La mayoría de los mortales nos movemos por el mundo dando saltitos, como en el juego de la oca: de error en error y tiro porque me toca. Estamos con la gente equivocada. Edificamos nuestra vida según los cánones de la sociedad. ¿La sociedad? ¿Qué demonios quiere decir eso? Yo esperaba el gran milagro. ¿Y cuál era mi milagro? Que la vida me llevara al amor verdadero. A ti, mi Alma. Que el amor fuese eterno y se elevara por encima de toda la inmundicia humana. Que derribara los obstáculos, las idiotas barreras creadas por la sociedad. ¿Y qué diantres hizo? Llevarme a todas las mujeres habidas y por haber; a todas menos a ti. Yo no quería, pero mi ego, eso que después de filosofar mucho se yergue en el calzoncillo, ese colgajo del cual dependía para quedar bien ante ellas, se lo gozaba. Me convertí en el gran pavo real, el REY de algo intangible: la NADA, con penacho incluido. ¿Sabes lo que llegué a hacer? Sólo tú, mi vida, podrás entenderme. Cada vez que conquistaba a una «Virgen», que me follaba a una mujer impoluta, al día siguiente me compraba un pavo real que aparecía en el jardín pavoneándose de su conquista. Todos creíais que lo hacía porque tenía debilidad por esos animales y cuando oía vuestros comentarios me burlaba, aclaro que sin ninguna mala intención. Simplemente me sentía como un niño haciendo pilatunas.

Mi amor, te juro por mi vida… bueno, por mi muerte, ya que estoy muerto remuerto, que nada significaba para mí todo eso. ¡Estaba tan perdido! Por Dios, ¡qué gilipollas llegué a ser!

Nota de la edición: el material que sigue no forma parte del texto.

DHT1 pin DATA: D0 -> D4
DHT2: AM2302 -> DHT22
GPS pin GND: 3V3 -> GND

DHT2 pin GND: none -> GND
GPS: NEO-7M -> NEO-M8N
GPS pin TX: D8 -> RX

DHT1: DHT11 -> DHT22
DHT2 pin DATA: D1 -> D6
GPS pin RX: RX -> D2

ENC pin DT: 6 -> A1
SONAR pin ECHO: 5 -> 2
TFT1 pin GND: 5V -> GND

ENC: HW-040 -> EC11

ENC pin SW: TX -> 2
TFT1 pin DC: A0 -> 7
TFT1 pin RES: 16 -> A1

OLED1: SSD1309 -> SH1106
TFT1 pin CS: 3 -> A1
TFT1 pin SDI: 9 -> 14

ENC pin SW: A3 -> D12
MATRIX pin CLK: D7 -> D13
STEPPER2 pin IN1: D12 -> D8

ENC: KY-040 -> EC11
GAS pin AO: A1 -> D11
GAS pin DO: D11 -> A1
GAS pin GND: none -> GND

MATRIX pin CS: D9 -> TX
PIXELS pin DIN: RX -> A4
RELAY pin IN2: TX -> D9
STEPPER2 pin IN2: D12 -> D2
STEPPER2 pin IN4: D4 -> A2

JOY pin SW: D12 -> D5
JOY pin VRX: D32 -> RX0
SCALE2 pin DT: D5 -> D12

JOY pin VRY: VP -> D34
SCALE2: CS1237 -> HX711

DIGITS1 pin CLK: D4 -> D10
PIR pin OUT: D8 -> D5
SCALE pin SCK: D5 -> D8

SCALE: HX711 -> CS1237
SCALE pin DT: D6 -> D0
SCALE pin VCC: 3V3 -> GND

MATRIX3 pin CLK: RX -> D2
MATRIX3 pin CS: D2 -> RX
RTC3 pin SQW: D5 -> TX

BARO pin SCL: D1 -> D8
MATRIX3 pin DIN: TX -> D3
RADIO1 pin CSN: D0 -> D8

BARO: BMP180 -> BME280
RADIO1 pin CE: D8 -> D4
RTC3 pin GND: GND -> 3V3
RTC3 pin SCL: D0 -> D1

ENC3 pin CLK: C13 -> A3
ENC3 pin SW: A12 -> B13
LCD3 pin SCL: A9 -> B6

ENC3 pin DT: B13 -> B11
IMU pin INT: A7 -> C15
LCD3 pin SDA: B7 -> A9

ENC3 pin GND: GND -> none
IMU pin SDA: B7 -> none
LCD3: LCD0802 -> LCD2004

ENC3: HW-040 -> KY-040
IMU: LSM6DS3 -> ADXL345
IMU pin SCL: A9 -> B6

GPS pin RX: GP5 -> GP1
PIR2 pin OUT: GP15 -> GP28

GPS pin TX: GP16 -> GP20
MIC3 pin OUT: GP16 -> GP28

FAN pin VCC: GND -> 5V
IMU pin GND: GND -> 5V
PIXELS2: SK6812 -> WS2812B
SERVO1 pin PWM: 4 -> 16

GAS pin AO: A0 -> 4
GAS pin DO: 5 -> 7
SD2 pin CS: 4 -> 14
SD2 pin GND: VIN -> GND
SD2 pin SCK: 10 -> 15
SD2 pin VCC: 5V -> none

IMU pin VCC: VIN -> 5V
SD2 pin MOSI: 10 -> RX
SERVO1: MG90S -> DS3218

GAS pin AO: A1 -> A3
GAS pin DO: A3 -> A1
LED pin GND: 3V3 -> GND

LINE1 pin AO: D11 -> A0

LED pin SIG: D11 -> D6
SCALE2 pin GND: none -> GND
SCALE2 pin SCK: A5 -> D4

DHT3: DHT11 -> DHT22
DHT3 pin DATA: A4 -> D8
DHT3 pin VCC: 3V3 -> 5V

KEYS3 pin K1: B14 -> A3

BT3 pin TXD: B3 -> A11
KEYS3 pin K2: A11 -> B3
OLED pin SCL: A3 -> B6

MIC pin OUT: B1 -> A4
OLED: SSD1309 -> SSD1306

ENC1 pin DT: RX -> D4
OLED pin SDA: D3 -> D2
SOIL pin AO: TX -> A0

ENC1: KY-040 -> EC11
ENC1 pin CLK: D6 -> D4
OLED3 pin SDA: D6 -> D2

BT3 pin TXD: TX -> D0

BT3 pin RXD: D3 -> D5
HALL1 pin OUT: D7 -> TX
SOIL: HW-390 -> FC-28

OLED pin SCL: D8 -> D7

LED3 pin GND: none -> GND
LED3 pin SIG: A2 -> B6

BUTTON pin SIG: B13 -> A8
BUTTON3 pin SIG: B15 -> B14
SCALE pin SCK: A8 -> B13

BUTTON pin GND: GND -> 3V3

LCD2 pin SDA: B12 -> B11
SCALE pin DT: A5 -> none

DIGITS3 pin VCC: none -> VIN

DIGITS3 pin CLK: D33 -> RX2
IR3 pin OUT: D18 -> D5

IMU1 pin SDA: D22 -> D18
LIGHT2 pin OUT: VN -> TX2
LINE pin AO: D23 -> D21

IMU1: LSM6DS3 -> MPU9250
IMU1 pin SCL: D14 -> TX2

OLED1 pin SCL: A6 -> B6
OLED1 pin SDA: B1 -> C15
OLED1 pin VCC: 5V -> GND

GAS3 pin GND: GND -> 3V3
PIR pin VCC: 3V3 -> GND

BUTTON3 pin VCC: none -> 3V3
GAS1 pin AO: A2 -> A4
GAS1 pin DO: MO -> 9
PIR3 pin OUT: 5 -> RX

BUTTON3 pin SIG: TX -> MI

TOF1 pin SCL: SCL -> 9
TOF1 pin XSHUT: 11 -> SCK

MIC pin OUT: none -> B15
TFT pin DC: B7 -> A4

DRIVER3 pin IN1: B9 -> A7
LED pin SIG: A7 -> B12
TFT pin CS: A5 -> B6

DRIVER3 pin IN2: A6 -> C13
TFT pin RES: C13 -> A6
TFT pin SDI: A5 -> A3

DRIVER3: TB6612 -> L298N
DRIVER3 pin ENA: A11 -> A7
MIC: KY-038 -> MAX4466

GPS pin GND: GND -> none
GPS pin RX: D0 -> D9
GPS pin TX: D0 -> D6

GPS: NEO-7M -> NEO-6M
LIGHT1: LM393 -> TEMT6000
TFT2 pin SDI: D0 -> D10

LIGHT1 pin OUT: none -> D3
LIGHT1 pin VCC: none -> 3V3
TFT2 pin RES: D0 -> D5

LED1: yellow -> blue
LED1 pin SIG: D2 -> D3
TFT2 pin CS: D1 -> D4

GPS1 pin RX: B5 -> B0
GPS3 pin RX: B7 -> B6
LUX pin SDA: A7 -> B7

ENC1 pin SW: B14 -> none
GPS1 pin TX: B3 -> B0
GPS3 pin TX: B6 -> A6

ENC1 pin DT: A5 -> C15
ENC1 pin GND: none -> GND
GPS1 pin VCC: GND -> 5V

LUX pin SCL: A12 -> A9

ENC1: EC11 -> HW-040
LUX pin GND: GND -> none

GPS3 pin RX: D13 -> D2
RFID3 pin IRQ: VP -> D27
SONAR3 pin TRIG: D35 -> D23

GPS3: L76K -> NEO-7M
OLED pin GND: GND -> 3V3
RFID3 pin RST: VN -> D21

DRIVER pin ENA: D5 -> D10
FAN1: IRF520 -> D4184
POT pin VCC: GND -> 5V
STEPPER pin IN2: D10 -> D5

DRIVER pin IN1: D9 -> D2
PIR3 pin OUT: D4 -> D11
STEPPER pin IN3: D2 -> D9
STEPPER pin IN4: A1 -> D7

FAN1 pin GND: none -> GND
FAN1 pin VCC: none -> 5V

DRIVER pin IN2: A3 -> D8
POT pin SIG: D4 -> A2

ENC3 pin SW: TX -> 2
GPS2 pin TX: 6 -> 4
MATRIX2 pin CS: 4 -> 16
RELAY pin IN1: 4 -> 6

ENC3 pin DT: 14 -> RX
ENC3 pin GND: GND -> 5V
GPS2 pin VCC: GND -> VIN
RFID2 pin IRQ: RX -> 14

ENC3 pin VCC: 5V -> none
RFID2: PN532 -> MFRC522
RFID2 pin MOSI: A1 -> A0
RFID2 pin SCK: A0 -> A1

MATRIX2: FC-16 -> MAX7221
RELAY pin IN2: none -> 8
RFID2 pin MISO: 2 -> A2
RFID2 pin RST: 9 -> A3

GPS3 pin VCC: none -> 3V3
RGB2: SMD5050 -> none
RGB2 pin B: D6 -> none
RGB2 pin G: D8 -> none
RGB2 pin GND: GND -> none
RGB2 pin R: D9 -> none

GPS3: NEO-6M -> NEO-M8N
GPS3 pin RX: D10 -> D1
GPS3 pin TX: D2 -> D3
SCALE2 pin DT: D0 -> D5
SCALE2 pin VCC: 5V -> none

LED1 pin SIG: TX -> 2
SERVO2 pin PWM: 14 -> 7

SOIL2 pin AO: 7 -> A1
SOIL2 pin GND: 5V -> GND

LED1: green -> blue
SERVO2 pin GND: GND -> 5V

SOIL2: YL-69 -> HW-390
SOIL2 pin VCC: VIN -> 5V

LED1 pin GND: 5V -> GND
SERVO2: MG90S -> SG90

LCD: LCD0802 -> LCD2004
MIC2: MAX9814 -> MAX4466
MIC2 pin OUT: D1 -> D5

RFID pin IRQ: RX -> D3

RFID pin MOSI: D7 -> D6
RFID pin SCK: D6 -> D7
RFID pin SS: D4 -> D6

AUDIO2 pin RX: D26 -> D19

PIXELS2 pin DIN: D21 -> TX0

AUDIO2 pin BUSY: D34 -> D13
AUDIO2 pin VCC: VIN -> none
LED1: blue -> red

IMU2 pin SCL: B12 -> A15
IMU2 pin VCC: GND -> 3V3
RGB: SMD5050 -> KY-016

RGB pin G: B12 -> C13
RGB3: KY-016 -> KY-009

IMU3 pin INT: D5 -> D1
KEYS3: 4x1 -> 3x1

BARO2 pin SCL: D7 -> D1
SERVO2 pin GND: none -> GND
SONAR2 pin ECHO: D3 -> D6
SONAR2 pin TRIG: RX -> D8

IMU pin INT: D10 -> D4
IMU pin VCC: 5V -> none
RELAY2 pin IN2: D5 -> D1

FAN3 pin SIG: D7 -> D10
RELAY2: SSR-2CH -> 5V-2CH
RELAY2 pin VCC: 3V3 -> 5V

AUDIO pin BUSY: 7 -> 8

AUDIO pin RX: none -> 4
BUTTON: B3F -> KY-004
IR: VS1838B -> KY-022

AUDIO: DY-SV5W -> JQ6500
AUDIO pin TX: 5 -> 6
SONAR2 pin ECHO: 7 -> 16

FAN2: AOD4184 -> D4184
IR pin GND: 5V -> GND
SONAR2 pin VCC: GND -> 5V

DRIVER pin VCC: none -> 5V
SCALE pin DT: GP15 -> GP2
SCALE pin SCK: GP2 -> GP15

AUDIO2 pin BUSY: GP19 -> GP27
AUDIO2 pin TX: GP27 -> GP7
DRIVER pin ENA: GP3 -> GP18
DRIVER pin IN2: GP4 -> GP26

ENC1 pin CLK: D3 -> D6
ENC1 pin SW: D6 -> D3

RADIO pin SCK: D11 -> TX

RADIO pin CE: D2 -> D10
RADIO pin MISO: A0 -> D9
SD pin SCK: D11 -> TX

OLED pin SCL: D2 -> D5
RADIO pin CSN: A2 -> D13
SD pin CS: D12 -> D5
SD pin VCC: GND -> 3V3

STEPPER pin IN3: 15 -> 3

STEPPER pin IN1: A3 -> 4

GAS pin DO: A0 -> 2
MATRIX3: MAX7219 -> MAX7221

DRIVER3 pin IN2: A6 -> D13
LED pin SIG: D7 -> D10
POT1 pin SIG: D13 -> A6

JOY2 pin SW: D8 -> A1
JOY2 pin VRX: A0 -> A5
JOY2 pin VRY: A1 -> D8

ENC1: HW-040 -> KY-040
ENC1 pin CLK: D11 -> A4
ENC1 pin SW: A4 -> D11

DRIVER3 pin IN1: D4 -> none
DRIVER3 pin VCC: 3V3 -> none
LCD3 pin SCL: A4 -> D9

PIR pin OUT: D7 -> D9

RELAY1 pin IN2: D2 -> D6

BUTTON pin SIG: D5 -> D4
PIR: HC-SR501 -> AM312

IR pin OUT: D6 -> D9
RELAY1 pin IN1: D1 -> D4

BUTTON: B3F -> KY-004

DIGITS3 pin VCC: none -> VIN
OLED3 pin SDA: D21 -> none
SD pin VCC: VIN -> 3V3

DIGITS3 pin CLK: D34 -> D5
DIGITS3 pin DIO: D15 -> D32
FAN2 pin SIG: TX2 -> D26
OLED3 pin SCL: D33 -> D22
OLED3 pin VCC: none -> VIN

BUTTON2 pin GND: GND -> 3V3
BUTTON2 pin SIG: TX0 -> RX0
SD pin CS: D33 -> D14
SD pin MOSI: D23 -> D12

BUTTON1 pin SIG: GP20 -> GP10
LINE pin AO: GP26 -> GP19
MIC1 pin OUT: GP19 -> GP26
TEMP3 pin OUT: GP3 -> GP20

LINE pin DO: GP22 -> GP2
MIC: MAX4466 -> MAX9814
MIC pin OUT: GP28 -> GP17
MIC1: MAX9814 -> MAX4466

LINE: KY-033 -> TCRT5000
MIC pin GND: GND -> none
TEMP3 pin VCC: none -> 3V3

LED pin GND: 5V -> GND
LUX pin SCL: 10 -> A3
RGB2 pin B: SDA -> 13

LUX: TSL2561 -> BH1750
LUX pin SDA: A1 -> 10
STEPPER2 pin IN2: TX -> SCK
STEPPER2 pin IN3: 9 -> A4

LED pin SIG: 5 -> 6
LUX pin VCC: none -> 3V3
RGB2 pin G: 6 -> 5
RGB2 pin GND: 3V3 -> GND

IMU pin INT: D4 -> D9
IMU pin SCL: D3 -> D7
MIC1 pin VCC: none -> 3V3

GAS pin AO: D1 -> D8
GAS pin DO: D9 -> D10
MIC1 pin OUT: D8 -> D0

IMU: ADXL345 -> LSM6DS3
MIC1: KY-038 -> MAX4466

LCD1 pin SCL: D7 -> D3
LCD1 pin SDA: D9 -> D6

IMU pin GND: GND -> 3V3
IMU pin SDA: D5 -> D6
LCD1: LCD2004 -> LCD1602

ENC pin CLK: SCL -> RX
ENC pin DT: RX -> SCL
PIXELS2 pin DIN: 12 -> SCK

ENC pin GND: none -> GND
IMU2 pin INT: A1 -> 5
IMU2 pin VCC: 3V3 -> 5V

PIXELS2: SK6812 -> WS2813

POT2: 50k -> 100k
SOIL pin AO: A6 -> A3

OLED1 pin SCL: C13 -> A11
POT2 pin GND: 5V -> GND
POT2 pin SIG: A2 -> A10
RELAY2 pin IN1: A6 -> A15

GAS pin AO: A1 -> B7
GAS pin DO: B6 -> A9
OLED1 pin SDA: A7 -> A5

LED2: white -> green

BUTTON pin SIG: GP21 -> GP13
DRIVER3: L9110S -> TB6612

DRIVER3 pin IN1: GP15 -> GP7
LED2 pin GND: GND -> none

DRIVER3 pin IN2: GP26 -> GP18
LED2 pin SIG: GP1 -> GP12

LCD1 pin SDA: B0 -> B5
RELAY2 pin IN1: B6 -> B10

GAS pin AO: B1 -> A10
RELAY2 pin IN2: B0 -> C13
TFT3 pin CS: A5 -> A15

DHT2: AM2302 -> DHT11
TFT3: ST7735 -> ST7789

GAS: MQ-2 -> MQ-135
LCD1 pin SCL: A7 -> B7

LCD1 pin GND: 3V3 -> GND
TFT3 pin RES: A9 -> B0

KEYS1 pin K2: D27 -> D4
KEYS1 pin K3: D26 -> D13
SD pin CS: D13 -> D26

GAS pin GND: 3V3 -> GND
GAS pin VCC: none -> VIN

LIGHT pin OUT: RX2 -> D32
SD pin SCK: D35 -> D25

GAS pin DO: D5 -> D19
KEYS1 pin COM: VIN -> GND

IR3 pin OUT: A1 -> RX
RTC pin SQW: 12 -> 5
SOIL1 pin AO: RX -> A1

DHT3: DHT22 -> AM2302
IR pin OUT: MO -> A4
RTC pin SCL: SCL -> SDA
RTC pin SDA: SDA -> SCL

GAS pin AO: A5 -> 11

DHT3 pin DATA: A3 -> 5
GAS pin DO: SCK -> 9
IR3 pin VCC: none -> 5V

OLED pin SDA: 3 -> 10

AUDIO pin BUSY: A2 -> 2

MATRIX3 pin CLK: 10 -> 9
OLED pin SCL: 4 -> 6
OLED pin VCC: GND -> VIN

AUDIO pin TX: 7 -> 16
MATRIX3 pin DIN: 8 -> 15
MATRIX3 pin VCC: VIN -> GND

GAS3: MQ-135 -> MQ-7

Alma, amor, ayúdame a limpiarme. Ahora que lo confieso todo siento un descanso como no te imaginas. No tengo ningún reparo en hablar contigo y tratar de que me entiendas, porque estoy convencido de que tu amor sobrevuela estas ridiculeces. Porque sé que tu grandeza es capaz de entender mis miserias. Es posible que no sea el único que haya actuado así. Me avergüenzo tanto que no te imaginas. Pero sé, tengo la absoluta certeza después de lo que he visto que has hecho, que me entiendes. Has comprendido mis debilidades.

Todo lo hacía porque no podía tenerte. Porque para mí eras inalcanzable. ¡Cuánto vacío! Me he hallado perdido. Aparte de ti, los únicos que han tenido valor en mi vida son mis hijos. Ellos han sido el gran bastión. Siempre estarán por encima de mis miserias y en estos momentos soy incapaz de meterlos en mi desasosiego.